For instance, Zweben says that when it comes to real-time updates, analytic databases that require a re-run of their batch ETL to make a single update aren’t appropriate for most real-time applications. Similarly, many users need the ability to create secondary indices on any column in order to run flexible and high performance queries.
The company is seeing that terabyte-scale, read-only analytical applications are more prevalent, the folks they’re speaking with are looking at incredible data growth and are dreading an impending “forklift upgrade” to keep pace, particularly for performance-hungry real-time applications.
With the users they’re working in mind who are up against a SQL wall, there aren’t any truly workable solutions on the level of what they’ve been cooking. And further, they claim that nothing out there is really SQL-compliant while still addressing the brick wall. For instance, they claim that traditional RDBMSs are obviously SQL-compliant, but they often fail to scale past a terabyte without resorting to manual sharding or specialized hardware. The “big data” databases out there can indeed move past the petabyte barrier, but Zweben says like NoSQL databases, they often have poor SQL-compliance because there are large gaps on the transactional, real-time updating and full SQL language support sides.

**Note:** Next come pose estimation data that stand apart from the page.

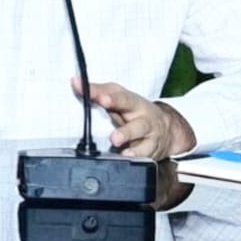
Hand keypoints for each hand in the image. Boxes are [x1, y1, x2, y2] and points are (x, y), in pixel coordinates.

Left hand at [78, 79, 195, 160]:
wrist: (165, 129)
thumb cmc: (134, 110)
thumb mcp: (119, 96)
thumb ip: (97, 90)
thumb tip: (75, 82)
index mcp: (134, 103)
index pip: (123, 99)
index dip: (112, 99)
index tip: (101, 99)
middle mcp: (144, 120)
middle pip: (137, 124)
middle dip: (126, 130)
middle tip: (114, 136)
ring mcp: (149, 137)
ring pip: (143, 143)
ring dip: (132, 147)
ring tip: (119, 146)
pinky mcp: (151, 152)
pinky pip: (145, 156)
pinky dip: (137, 158)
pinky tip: (127, 158)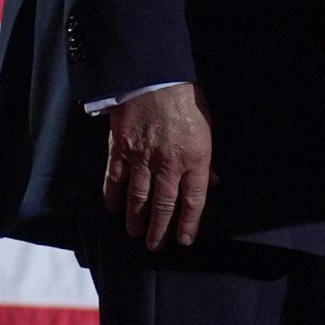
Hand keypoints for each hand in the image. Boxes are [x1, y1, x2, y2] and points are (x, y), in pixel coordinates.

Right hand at [105, 83, 212, 248]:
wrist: (154, 79)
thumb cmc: (186, 101)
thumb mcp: (208, 129)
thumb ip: (207, 159)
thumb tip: (211, 181)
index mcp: (195, 159)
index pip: (193, 201)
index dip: (188, 224)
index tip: (183, 240)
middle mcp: (168, 164)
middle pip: (164, 205)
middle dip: (159, 228)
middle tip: (154, 245)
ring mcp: (142, 159)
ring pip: (138, 197)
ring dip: (136, 218)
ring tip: (134, 233)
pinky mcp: (120, 150)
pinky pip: (115, 179)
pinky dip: (113, 195)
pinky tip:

And when it comes to the NoSQL camp, well the name bars any likeness to SQL and further, says Zweben, these do not—contrary to popular opinion—have the ability to scale at the petabyte field.

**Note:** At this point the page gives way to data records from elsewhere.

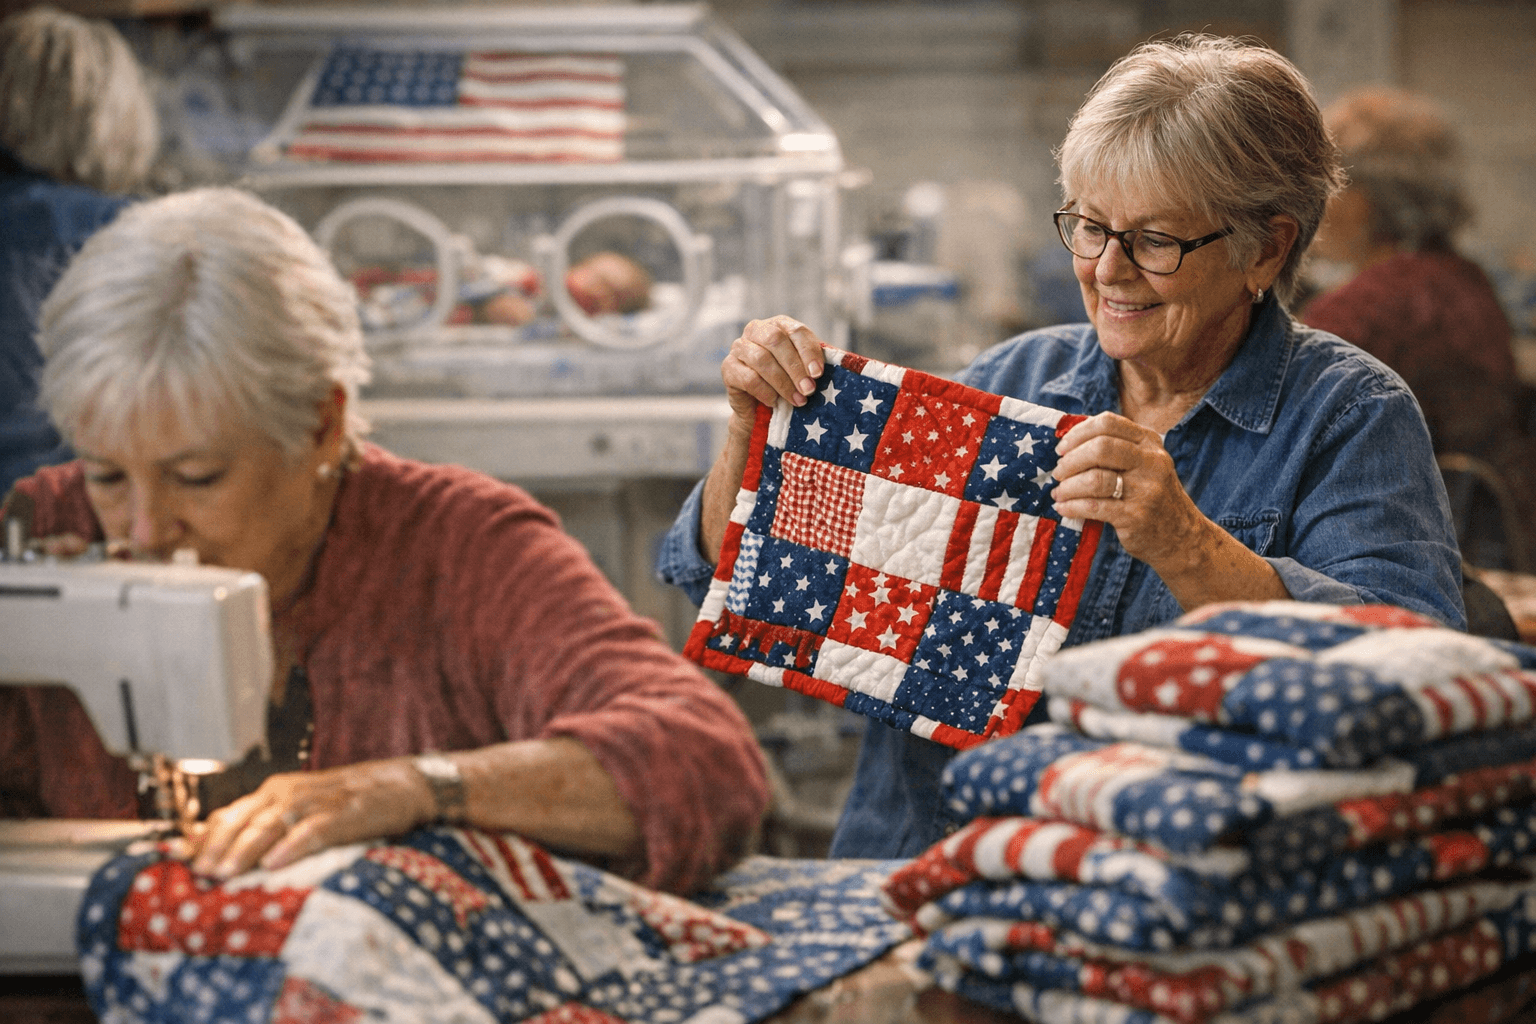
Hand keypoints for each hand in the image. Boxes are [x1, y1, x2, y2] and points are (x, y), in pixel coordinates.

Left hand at [181, 758, 431, 878]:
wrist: (399, 784)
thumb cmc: (344, 802)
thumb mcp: (299, 806)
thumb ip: (263, 822)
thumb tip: (216, 845)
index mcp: (274, 791)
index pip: (230, 813)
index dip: (204, 837)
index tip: (179, 860)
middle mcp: (289, 792)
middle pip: (244, 819)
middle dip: (218, 847)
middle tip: (200, 873)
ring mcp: (316, 801)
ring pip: (271, 824)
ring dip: (245, 849)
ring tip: (226, 872)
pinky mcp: (343, 814)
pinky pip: (312, 830)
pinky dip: (292, 845)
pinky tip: (275, 862)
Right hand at [720, 316, 826, 434]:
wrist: (759, 409)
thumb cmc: (787, 384)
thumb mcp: (804, 370)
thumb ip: (816, 363)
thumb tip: (842, 363)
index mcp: (778, 324)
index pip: (795, 331)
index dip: (808, 352)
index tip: (818, 374)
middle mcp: (756, 330)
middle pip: (775, 341)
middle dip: (795, 368)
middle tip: (809, 390)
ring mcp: (739, 347)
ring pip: (761, 359)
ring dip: (782, 382)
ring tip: (797, 400)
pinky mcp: (728, 368)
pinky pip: (747, 378)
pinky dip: (765, 391)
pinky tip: (774, 402)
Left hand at [1050, 411, 1206, 571]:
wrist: (1181, 537)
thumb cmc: (1150, 495)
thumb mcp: (1144, 464)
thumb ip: (1115, 449)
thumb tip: (1067, 443)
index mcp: (1149, 442)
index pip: (1108, 423)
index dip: (1078, 433)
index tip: (1062, 449)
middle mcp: (1151, 462)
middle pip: (1100, 448)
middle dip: (1071, 460)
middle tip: (1058, 473)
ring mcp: (1146, 489)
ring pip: (1095, 478)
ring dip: (1068, 486)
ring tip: (1059, 493)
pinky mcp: (1136, 516)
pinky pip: (1094, 506)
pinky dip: (1072, 506)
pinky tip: (1063, 508)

“For instance,” argued Zweben, “consider Cassandra, probably the most scalable NoSQL database. It has limited SQL compliance, no joins, no transactions, and weak (eventual) consistency.” He also notes that the largest known Cassandra cluster has over 300 TB of data in over 400 machines, a fact that Apache shares on its Cassandra page.
In the end, however, Zweben says it’s not a simple matter of customers choosing SQL over NoSQL. The brains behind Splice Machine says that it’s more like an issue of customers wanting SQL and NoSQL. “Customers mostly want NoSQL for its scalability (and sometimes schema flexibility). However, since customers have huge investments in SQL already—existing applications, BI tools, SQL analysts and SQL developers—they also want the [SQL] capabilities like joins, strong consistency and transactions that are invaluable and very expensive and risky for each developer to implement individually.”

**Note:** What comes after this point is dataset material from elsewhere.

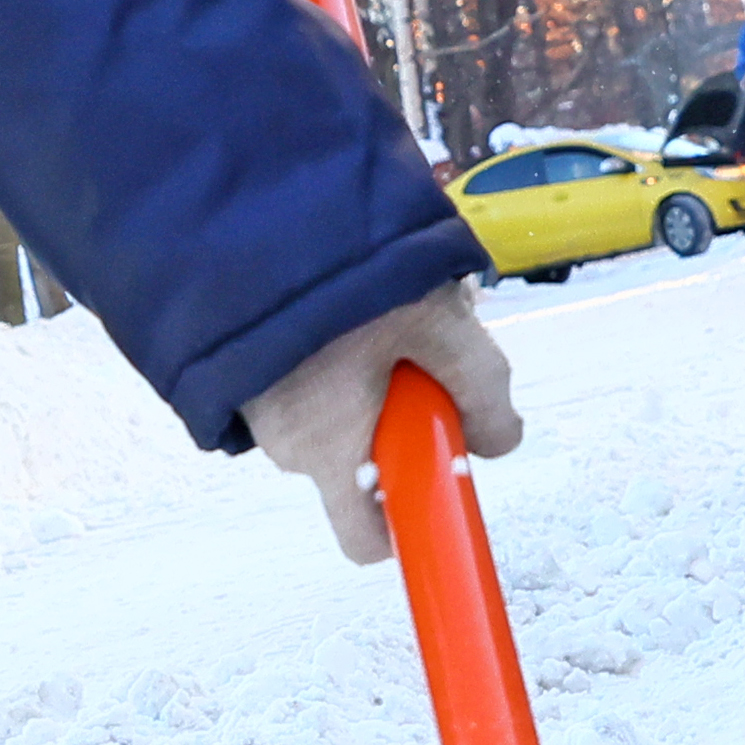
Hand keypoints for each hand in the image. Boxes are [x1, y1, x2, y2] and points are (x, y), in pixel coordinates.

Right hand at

With this in mind, they’re making the case that companies want to tap into the scalability of NoSQL but with the familiarity and reliability of SQL. “Since we’re built on top of a NoSQL database, we’re bringing the best of both worlds,” adds Zweben.
The team is trying to tap into those two worlds in enterprise IT at the moment—Hadoop (and the companion database pieces) and trusty SQL. They claim they are drafting off the market momentum of Hadoop with their platform’s HBase foundations. This makes decent sense, since there are a number of companies that have climbed aboard the Hadoop express and have an existing HBase deployment but want to find a captain-like interface that speaks SQL.
Further, this blend of the two approaches to big data could hold appeal for companies that are tapping into NoSQL databases that are finding themselves re-implementing what Zweben calls a “poor man’s version” of features like transactions and joins in each application. In fact, the company says they’ve been encountering this half-eared attempt far more than they would have expected.
Other than being rid of the manual sharding for the RDBMS users, there is another piece the company says needs considered, at least from the industry perspective. They pointed to a number of applications, especially real-time personalization in web commerce, personalized treatments through electronic medical records and smart meter applications that require the balance between the scalability and functionality that they’re hoping to provide.